Dünyada her 7 insanın 6’sı güvende hissetmiyor

Raporda küresel kalkınmanın insanlarda daha yüksek güvenlik duygusu yaratmadığı belirtiliyor. Rapor, yıllardır elde edilen kalkınma başarılarına rağmen, insanlardaki güvenlik duygusunun, en varlıklı ülkeler dahil olmak üzere hemen hemen her ülkede düşük düzeyde seyrettiğini söylüyor. Sağlık, varlık ve eğitim bakımından en üst düzeylerde olan insanlar bile, 10 yıl öncesine göre daha çok kaygı duyduklarını ifade ediyor; artan kalkınma seviyelerine rağmen dünyada her 7 insanın 6’sı güvende hissetmiyor.

 

40 milyon kadar insan iklim değişikliği nedeniyle ölebilir

Küresel kalkınmanın tüm zamanların en yüksek düzeyinde olduğunu düşündüğümüzde, buna rağmen raporda insanların büyük bir çoğunluğunda güvenlik kaygısı olduğu belirtiliyor. Tabii 2020’de hayatımıza giren COVID-19’un bu duyguyu tetiklemiş olduğunu göz ardı etmeyelim. Ancak bundan daha büyük bir tehlike var; iklim değişikliği.

 

Rapora göre, iklim değişikliği dünyanın her yerinde önde gelen ölüm nedenlerinden biri olabilir. Karbon emisyonları azalsa bile, 40 milyon kadar insan iklim değişikliği nedeniyle hayatını kaybedebilir.

Daha fazla dayanışma

Dijital tehditler, eşitsizlikler, çatışmalar, sağlık sistemleri gibi son yıllarda ön plana çıkan tehditleri inceleyen rapora göre bu konuların ele alınması için politika yapıcılar tarafından koruma, güçlendirme ve dayanışma birlikte değerlendirilmeli.

Aslında insanlığın sorunu, kendi güvenliğimizi başkalarının güvenliği ile birlikte görememekten kaynaklanıyor. Rapor, insan güvenliği çerçevesinin genişletilmesini, koruma ve güçlendirmeye yönelik stratejilerle bu çerçeveye dayanışmanın da eklenmesini savunuyor. Böylece güvenlik ve insani gelişme aynı doğrultuda işleyebilir.

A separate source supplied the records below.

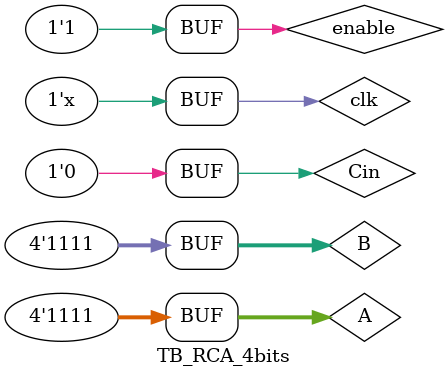
<source format=v>
`timescale 1ns / 1ps

module TB_RCA_4bits;

reg clk;
reg enable;
reg [3:0] A,B;
reg Cin;
wire [4:0] Q;

RCA_4bits u1 (
    .clk(clk),
    .enable(enable),
    .A(A),
    .B(B),
    .Cin(Cin),
    .Q(Q)
    );
 
initial
begin

clk = 0;
enable = 0;

//Test 1
A = 4'b0001;
B = 4'b0111;
Cin = 0;

#10

enable = 1;

//Test 2
#10
A = 4'b0111;
B = 4'b0111;
Cin = 0;

//Test 3
#10
A = 4'b1000;
B = 4'b0111;
Cin = 1;

//Test 4
#10
A = 4'b1100;
B = 4'b0100;
Cin = 0;

//Test 5
#10
A = 4'b1000;
B = 4'b1000;
Cin = 1;

//Test 6
#10
A = 4'b1001;
B = 4'b1010;
Cin = 1;

//Test 7
#10
A = 4'b1111;
B = 4'b1111;
Cin = 0;

end

always
#5 clk = ~clk; 

endmodule

</source>
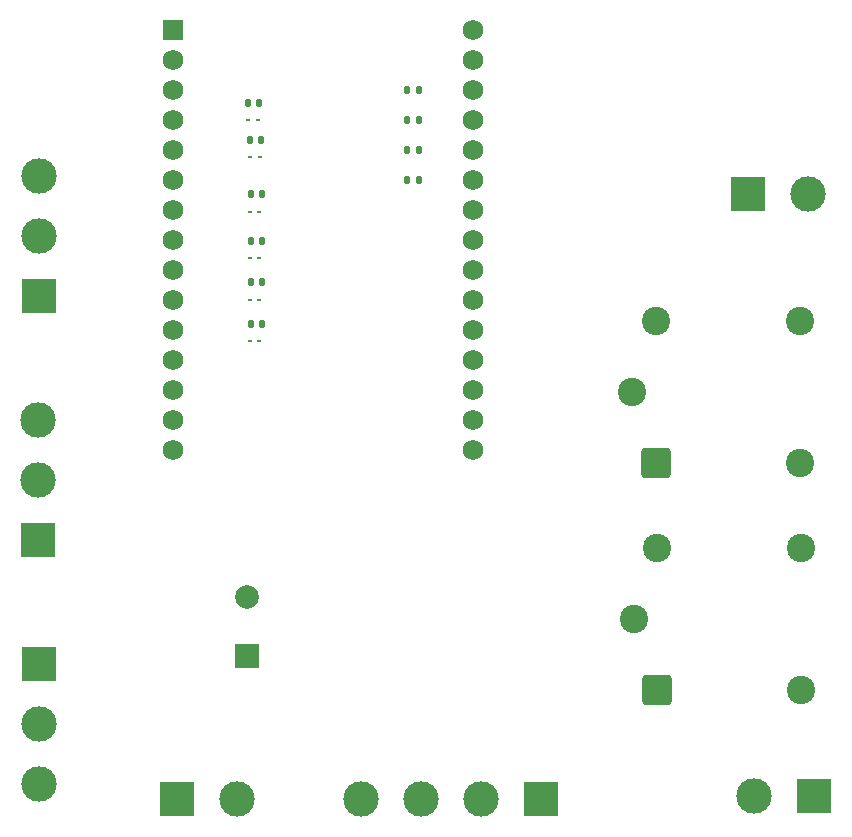
<source format=gbr>
%TF.GenerationSoftware,KiCad,Pcbnew,8.0.8*%
%TF.CreationDate,2025-03-20T21:36:52-04:00*%
%TF.ProjectId,PCB PUERTA,50434220-5055-4455-9254-412e6b696361,rev?*%
%TF.SameCoordinates,Original*%
%TF.FileFunction,Soldermask,Bot*%
%TF.FilePolarity,Negative*%
%FSLAX46Y46*%
G04 Gerber Fmt 4.6, Leading zero omitted, Abs format (unit mm)*
G04 Created by KiCad (PCBNEW 8.0.8) date 2025-03-20 21:36:52*
%MOMM*%
%LPD*%
G01*
G04 APERTURE LIST*
G04 Aperture macros list*
%AMRoundRect*
0 Rectangle with rounded corners*
0 $1 Rounding radius*
0 $2 $3 $4 $5 $6 $7 $8 $9 X,Y pos of 4 corners*
0 Add a 4 corners polygon primitive as box body*
4,1,4,$2,$3,$4,$5,$6,$7,$8,$9,$2,$3,0*
0 Add four circle primitives for the rounded corners*
1,1,$1+$1,$2,$3*
1,1,$1+$1,$4,$5*
1,1,$1+$1,$6,$7*
1,1,$1+$1,$8,$9*
0 Add four rect primitives between the rounded corners*
20,1,$1+$1,$2,$3,$4,$5,0*
20,1,$1+$1,$4,$5,$6,$7,0*
20,1,$1+$1,$6,$7,$8,$9,0*
20,1,$1+$1,$8,$9,$2,$3,0*%
G04 Aperture macros list end*
%ADD10R,3.000000X3.000000*%
%ADD11C,3.000000*%
%ADD12C,2.400000*%
%ADD13RoundRect,0.250000X1.000000X-1.000000X1.000000X1.000000X-1.000000X1.000000X-1.000000X-1.000000X0*%
%ADD14R,2.000000X2.000000*%
%ADD15C,2.000000*%
%ADD16RoundRect,0.102000X-0.765000X-0.765000X0.765000X-0.765000X0.765000X0.765000X-0.765000X0.765000X0*%
%ADD17C,1.734000*%
%ADD18RoundRect,0.062500X-0.117500X-0.062500X0.117500X-0.062500X0.117500X0.062500X-0.117500X0.062500X0*%
%ADD19RoundRect,0.140000X-0.140000X-0.170000X0.140000X-0.170000X0.140000X0.170000X-0.140000X0.170000X0*%
%ADD20RoundRect,0.135000X-0.135000X-0.185000X0.135000X-0.185000X0.135000X0.185000X-0.135000X0.185000X0*%
G04 APERTURE END LIST*
D10*
%TO.C,J7*%
X157175200Y-131318000D03*
D11*
X152095200Y-131318000D03*
%TD*%
D10*
%TO.C,J4*%
X103221800Y-131593600D03*
D11*
X108301800Y-131593600D03*
%TD*%
D12*
%TO.C,K1*%
X141761600Y-97087500D03*
X155961600Y-91087500D03*
X155961600Y-103087500D03*
D13*
X143761600Y-103087500D03*
D12*
X143761600Y-91087500D03*
%TD*%
D14*
%TO.C,BZ1*%
X109118400Y-119452400D03*
D15*
X109118400Y-114452400D03*
%TD*%
D16*
%TO.C,U1*%
X102920800Y-66432400D03*
D17*
X102920800Y-68972400D03*
X102920800Y-71512400D03*
X102920800Y-74052400D03*
X102920800Y-76592400D03*
X102920800Y-79132400D03*
X102920800Y-81672400D03*
X102920800Y-84212400D03*
X102920800Y-86752400D03*
X102920800Y-89292400D03*
X102920800Y-91832400D03*
X102920800Y-94372400D03*
X102920800Y-96912400D03*
X102920800Y-99452400D03*
X102920800Y-101992400D03*
X128320800Y-101992400D03*
X128320800Y-99452400D03*
X128320800Y-96912400D03*
X128320800Y-94372400D03*
X128320800Y-91832400D03*
X128320800Y-89292400D03*
X128320800Y-86752400D03*
X128320800Y-84212400D03*
X128320800Y-81672400D03*
X128320800Y-79132400D03*
X128320800Y-76592400D03*
X128320800Y-74052400D03*
X128320800Y-71512400D03*
X128320800Y-68972400D03*
X128320800Y-66432400D03*
%TD*%
D10*
%TO.C,J5*%
X134032000Y-131593600D03*
D11*
X128952000Y-131593600D03*
X123872000Y-131593600D03*
X118792000Y-131593600D03*
%TD*%
D10*
%TO.C,J6*%
X151587200Y-80340200D03*
D11*
X156667200Y-80340200D03*
%TD*%
D12*
%TO.C,K2*%
X141891000Y-116337600D03*
X156091000Y-110337600D03*
X156091000Y-122337600D03*
D13*
X143891000Y-122337600D03*
D12*
X143891000Y-110337600D03*
%TD*%
D10*
%TO.C,J1*%
X91520000Y-89001600D03*
D11*
X91520000Y-83921600D03*
X91520000Y-78841600D03*
%TD*%
D10*
%TO.C,J2*%
X91465400Y-109648000D03*
D11*
X91465400Y-104568000D03*
X91465400Y-99488000D03*
%TD*%
D10*
%TO.C,J3*%
X91520000Y-120138200D03*
D11*
X91520000Y-125218200D03*
X91520000Y-130298200D03*
%TD*%
D18*
%TO.C,D1*%
X110275000Y-77176600D03*
X109435000Y-77176600D03*
%TD*%
%TO.C,D2*%
X110216600Y-85736400D03*
X109376600Y-85736400D03*
%TD*%
D19*
%TO.C,C2*%
X109476600Y-84314000D03*
X110436600Y-84314000D03*
%TD*%
D20*
%TO.C,R12*%
X122680000Y-74052400D03*
X123700000Y-74052400D03*
%TD*%
D19*
%TO.C,C4*%
X109476600Y-80377000D03*
X110436600Y-80377000D03*
%TD*%
D20*
%TO.C,R13*%
X122680000Y-76592400D03*
X123700000Y-76592400D03*
%TD*%
D19*
%TO.C,C5*%
X109476600Y-87819200D03*
X110436600Y-87819200D03*
%TD*%
%TO.C,C3*%
X109476600Y-91324400D03*
X110436600Y-91324400D03*
%TD*%
D18*
%TO.C,D4*%
X110216600Y-81875600D03*
X109376600Y-81875600D03*
%TD*%
%TO.C,D3*%
X110216600Y-92797600D03*
X109376600Y-92797600D03*
%TD*%
%TO.C,D6*%
X110094600Y-74052400D03*
X109254600Y-74052400D03*
%TD*%
D20*
%TO.C,R10*%
X122680000Y-71512400D03*
X123700000Y-71512400D03*
%TD*%
%TO.C,R14*%
X122680000Y-79132400D03*
X123700000Y-79132400D03*
%TD*%
D19*
%TO.C,C1*%
X109425800Y-75779600D03*
X110385800Y-75779600D03*
%TD*%
D18*
%TO.C,D5*%
X110216600Y-89292400D03*
X109376600Y-89292400D03*
%TD*%
D19*
%TO.C,C6*%
X109248000Y-72655400D03*
X110208000Y-72655400D03*
%TD*%
M02*

</source>
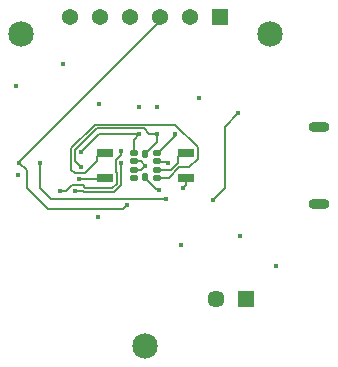
<source format=gbr>
G04*
G04 #@! TF.GenerationSoftware,Altium Limited,Altium Designer,23.3.1 (30)*
G04*
G04 Layer_Physical_Order=4*
G04 Layer_Color=16711680*
%FSLAX44Y44*%
%MOMM*%
G71*
G04*
G04 #@! TF.SameCoordinates,607B9DED-B9D6-4049-9DE7-3198A38A4F88*
G04*
G04*
G04 #@! TF.FilePolarity,Positive*
G04*
G01*
G75*
%ADD13C,0.1270*%
%ADD25R,1.4478X0.7620*%
%ADD74R,1.4500X1.4500*%
%ADD75C,1.4500*%
%ADD76O,1.8000X0.9000*%
%ADD77C,0.5000*%
%ADD78R,1.3700X1.3700*%
%ADD79C,1.3700*%
%ADD80C,0.4064*%
%ADD81C,2.1590*%
G04:AMPARAMS|DCode=93|XSize=0.63mm|YSize=0.5mm|CornerRadius=0.125mm|HoleSize=0mm|Usage=FLASHONLY|Rotation=0.000|XOffset=0mm|YOffset=0mm|HoleType=Round|Shape=RoundedRectangle|*
%AMROUNDEDRECTD93*
21,1,0.6300,0.2500,0,0,0.0*
21,1,0.3800,0.5000,0,0,0.0*
1,1,0.2500,0.1900,-0.1250*
1,1,0.2500,-0.1900,-0.1250*
1,1,0.2500,-0.1900,0.1250*
1,1,0.2500,0.1900,0.1250*
%
%ADD93ROUNDEDRECTD93*%
G04:AMPARAMS|DCode=94|XSize=0.63mm|YSize=0.5mm|CornerRadius=0.125mm|HoleSize=0mm|Usage=FLASHONLY|Rotation=90.000|XOffset=0mm|YOffset=0mm|HoleType=Round|Shape=RoundedRectangle|*
%AMROUNDEDRECTD94*
21,1,0.6300,0.2500,0,0,90.0*
21,1,0.3800,0.5000,0,0,90.0*
1,1,0.2500,0.1250,0.1900*
1,1,0.2500,0.1250,-0.1900*
1,1,0.2500,-0.1250,-0.1900*
1,1,0.2500,-0.1250,0.1900*
%
%ADD94ROUNDEDRECTD94*%
D13*
X254000Y243400D02*
X263185Y234215D01*
X264895D01*
X265430Y233680D01*
X254000Y243400D02*
Y244050D01*
X285750Y235077D02*
X288290Y237617D01*
X285750Y234950D02*
Y235077D01*
X288290Y237617D02*
Y243332D01*
X198120Y242570D02*
X218948D01*
X219710Y243332D01*
X203200Y247650D02*
X213106Y257556D01*
X191389Y250571D02*
X194310Y247650D01*
X203200D01*
X264430Y257020D02*
X272570D01*
X273050Y256540D01*
X263950Y257500D02*
X264430Y257020D01*
X281686Y256286D02*
Y261493D01*
X275900Y250500D02*
X281686Y256286D01*
X263950Y250500D02*
X275900D01*
X281686Y261493D02*
X284861Y264668D01*
X288290D01*
X264600Y264500D02*
X278865Y278765D01*
Y280135D01*
X263950Y264500D02*
X264600D01*
X278865Y280135D02*
X279400Y280670D01*
X191389Y268744D02*
X211316Y288671D01*
X279108D02*
X298196Y269583D01*
X211316Y288671D02*
X279108D01*
X298196Y259753D02*
Y269583D01*
X290812Y252369D02*
X298196Y259753D01*
X250500Y257500D02*
X254000Y254000D01*
X244050Y257500D02*
X250500D01*
X244050Y250500D02*
X250500D01*
X254000Y254000D01*
X147320Y256540D02*
X153670Y250190D01*
Y234950D02*
X171450Y217170D01*
X153670Y234950D02*
Y250190D01*
X233258Y266278D02*
X233680Y266700D01*
X244050Y275800D02*
X248920Y280670D01*
X214630D02*
X248920D01*
X212684Y285369D02*
X252839D01*
X321310Y234950D02*
Y287020D01*
X332740Y298450D01*
X165100Y234950D02*
X173990Y226060D01*
X271780D01*
X234950Y217170D02*
X238760Y220980D01*
X171450Y217170D02*
X234950D01*
X165100Y234950D02*
Y256540D01*
X147320D02*
Y257296D01*
X266700Y376676D01*
Y379730D01*
X311150Y224790D02*
X321310Y234950D01*
X201041Y237109D02*
X203200Y234950D01*
X191661Y237109D02*
X201041D01*
X203200Y234950D02*
X226149D01*
X229616Y238417D01*
X194310Y232410D02*
X201070D01*
X201832Y231648D01*
X227516D01*
X233680Y237812D01*
X181610Y232410D02*
X186962D01*
X191661Y237109D01*
X233680Y237812D02*
Y256540D01*
X229616Y238417D02*
Y248247D01*
X228981Y248882D02*
X229616Y248247D01*
X228981Y248882D02*
Y258486D01*
X233258Y262763D01*
Y266278D01*
X191389Y250571D02*
Y268744D01*
X194691Y257429D02*
Y267376D01*
X212684Y285369D01*
X194691Y257429D02*
X199390Y252730D01*
Y265430D02*
X214630Y280670D01*
X213106Y261493D02*
X216281Y264668D01*
X213106Y257556D02*
Y261493D01*
X216281Y264668D02*
X219710D01*
X263950Y243500D02*
X273637D01*
X282507Y252369D01*
X290812D01*
X263300Y243500D02*
X263950D01*
X252839Y285369D02*
X257538Y280670D01*
X264160D01*
X254000Y264267D02*
X256198Y266465D01*
X256515D02*
X264160Y274110D01*
Y280670D01*
X254000Y263950D02*
Y264267D01*
X256198Y266465D02*
X256515D01*
X244050Y264500D02*
Y275800D01*
D25*
X288290Y243332D02*
D03*
Y264668D02*
D03*
X219710D02*
D03*
Y243332D02*
D03*
D74*
X339090Y140970D02*
D03*
D75*
X313690D02*
D03*
D76*
X401400Y287000D02*
D03*
Y221000D02*
D03*
D77*
Y287000D02*
D03*
Y221000D02*
D03*
D78*
X317500Y379730D02*
D03*
D79*
X292100D02*
D03*
X266700D02*
D03*
X241300D02*
D03*
X215900D02*
D03*
X190500D02*
D03*
D80*
X214755Y305835D02*
D03*
X213720Y210820D02*
D03*
X299720Y311020D02*
D03*
X264160Y303160D02*
D03*
X248920D02*
D03*
X364370Y168910D02*
D03*
X146050Y246380D02*
D03*
X184150Y340360D02*
D03*
X144780Y321310D02*
D03*
X265430Y233680D02*
D03*
X285750Y234950D02*
D03*
X284480Y186690D02*
D03*
X334010Y194310D02*
D03*
X198120Y242570D02*
D03*
X273050Y256540D02*
D03*
X279400Y280670D02*
D03*
X254000Y254000D02*
D03*
X233680Y266700D02*
D03*
X248920Y280670D02*
D03*
X332740Y298450D02*
D03*
X271780Y226060D02*
D03*
X238760Y220980D02*
D03*
X165100Y256540D02*
D03*
X147320D02*
D03*
X311150Y224790D02*
D03*
X194310Y232410D02*
D03*
X181610D02*
D03*
X233680Y256540D02*
D03*
X199390Y265430D02*
D03*
Y252730D02*
D03*
X264160Y280670D02*
D03*
D81*
X254000Y101600D02*
D03*
X148590Y365760D02*
D03*
X359410D02*
D03*
D93*
X244050Y250500D02*
D03*
Y243500D02*
D03*
Y257500D02*
D03*
X263950Y243500D02*
D03*
Y257500D02*
D03*
Y250500D02*
D03*
X244050Y264500D02*
D03*
X263950D02*
D03*
D94*
X254000Y244050D02*
D03*
Y263950D02*
D03*
M02*

</source>
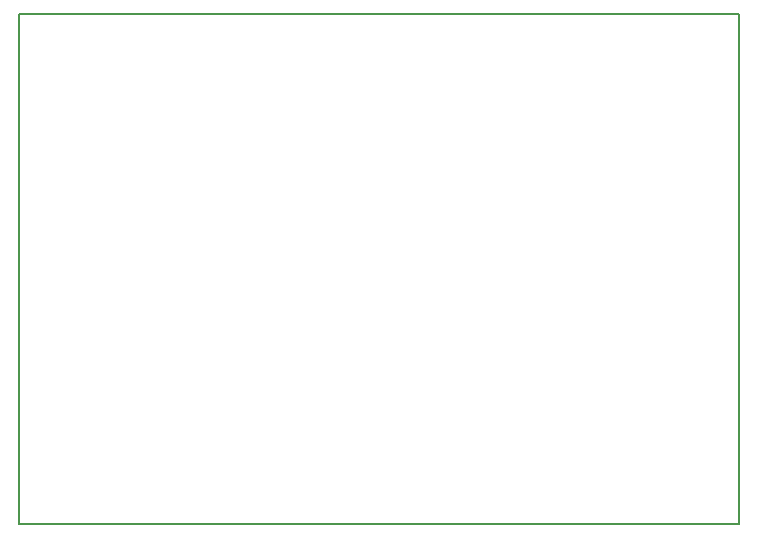
<source format=gbr>
%TF.GenerationSoftware,KiCad,Pcbnew,(6.0.6)*%
%TF.CreationDate,2023-03-13T22:40:33-07:00*%
%TF.ProjectId,k7000,6b373030-302e-46b6-9963-61645f706362,rev?*%
%TF.SameCoordinates,Original*%
%TF.FileFunction,Profile,NP*%
%FSLAX46Y46*%
G04 Gerber Fmt 4.6, Leading zero omitted, Abs format (unit mm)*
G04 Created by KiCad (PCBNEW (6.0.6)) date 2023-03-13 22:40:33*
%MOMM*%
%LPD*%
G01*
G04 APERTURE LIST*
%TA.AperFunction,Profile*%
%ADD10C,0.200000*%
%TD*%
G04 APERTURE END LIST*
D10*
X74944000Y-40929000D02*
X105424000Y-40929000D01*
X74944000Y-84109000D02*
X74944000Y-40929000D01*
X135904000Y-84109000D02*
X74944000Y-84109000D01*
X135904000Y-40929000D02*
X135904000Y-84109000D01*
X105424000Y-40929000D02*
X135904000Y-40929000D01*
M02*

</source>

İnsan güvenliği ve sürdürülebilir kalkınma amaçları

Rapora göre rotamızı değiştirmezsek, dünyamızı sürdürülebilir kılmak için son fırsatı kaçırabiliriz. Mevcut çalışmalar iklim değişikliği, biyoçeşitlilik kaybı, çatışmalar, göç, mülteciler, pandemi ve veri korumaya ayrı ayrı odaklandığı için hâlâ büyük ölçüde toplam etkiyi yaratamıyor. Çalışmaları konsolide ederek değer üretmeye başlamalıyız. İnsana yakışır, onurlu bir yaşam sürme şansından mahrum bırakılan milyonlar da dahil olmak üzere tüm insanlar için daha iyi bir gelecek inşa etmede kararlı olmalıyız. Yoksulluğu sona erdirmeyi başaran ilk nesil olabiliriz; tıpkı gezegeni kurtarma şansına sahip son kişi olabileceğimiz gibi. Hedeflerimizde başarılı olursak, 2030’da dünya daha iyi bir yer olacak.